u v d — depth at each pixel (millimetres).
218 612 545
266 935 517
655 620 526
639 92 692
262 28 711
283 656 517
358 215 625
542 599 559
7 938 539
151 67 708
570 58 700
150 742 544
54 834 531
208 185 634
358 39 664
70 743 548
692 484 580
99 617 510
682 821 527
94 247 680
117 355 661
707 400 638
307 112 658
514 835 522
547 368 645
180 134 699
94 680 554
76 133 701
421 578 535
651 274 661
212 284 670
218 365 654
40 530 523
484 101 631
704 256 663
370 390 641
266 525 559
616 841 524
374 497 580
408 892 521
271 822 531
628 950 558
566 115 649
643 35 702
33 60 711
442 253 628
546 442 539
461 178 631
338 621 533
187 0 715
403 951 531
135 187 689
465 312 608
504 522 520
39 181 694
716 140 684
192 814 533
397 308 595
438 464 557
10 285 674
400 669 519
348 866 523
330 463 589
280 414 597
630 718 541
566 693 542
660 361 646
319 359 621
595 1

──────────────────────────────

Everything from the line with "438 464 557" through the final line of the entries above must be duplicated exactly; both ends belong, and no other line does.

438 464 557
10 285 674
400 669 519
348 866 523
330 463 589
280 414 597
630 718 541
566 693 542
660 361 646
319 359 621
595 1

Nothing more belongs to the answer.